+++ RECORDED DATA +++

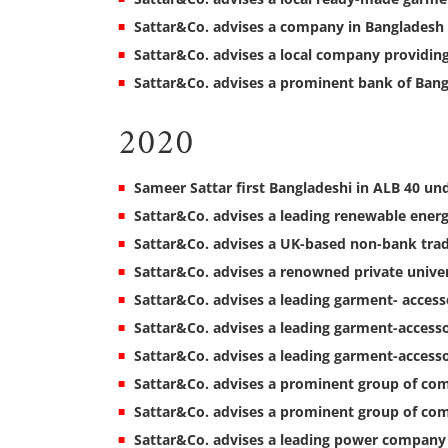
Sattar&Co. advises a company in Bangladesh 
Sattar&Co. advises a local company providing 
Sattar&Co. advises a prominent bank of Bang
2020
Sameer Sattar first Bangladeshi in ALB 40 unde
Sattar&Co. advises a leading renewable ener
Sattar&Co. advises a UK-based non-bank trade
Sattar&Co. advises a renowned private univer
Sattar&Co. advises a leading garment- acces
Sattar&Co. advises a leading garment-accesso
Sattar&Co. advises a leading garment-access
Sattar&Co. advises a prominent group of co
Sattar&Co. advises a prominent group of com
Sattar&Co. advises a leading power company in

+++
+++ RECORDED DATA +++

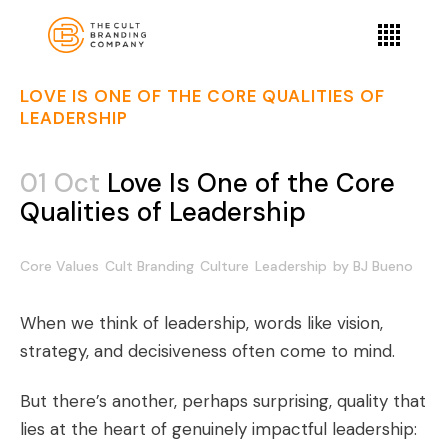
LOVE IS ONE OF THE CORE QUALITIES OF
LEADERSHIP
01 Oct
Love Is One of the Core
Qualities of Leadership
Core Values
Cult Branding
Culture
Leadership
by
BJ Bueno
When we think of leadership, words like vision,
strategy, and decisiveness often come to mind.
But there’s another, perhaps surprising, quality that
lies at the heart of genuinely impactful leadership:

+++
+++ RECORDED DATA +++

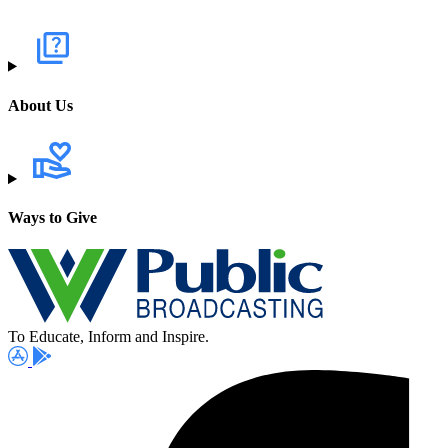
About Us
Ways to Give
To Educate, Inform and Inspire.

+++

■ TASK GOAL
Using the entries above, extract exactly the span from the line with "Core Values" to the line with "lies at the", both lines included; leave out everything else.

■ ANSWER AREA
Core Values
Cult Branding
Culture
Leadership
by
BJ Bueno
When we think of leadership, words like vision,
strategy, and decisiveness often come to mind.
But there’s another, perhaps surprising, quality that
lies at the heart of genuinely impactful leadership:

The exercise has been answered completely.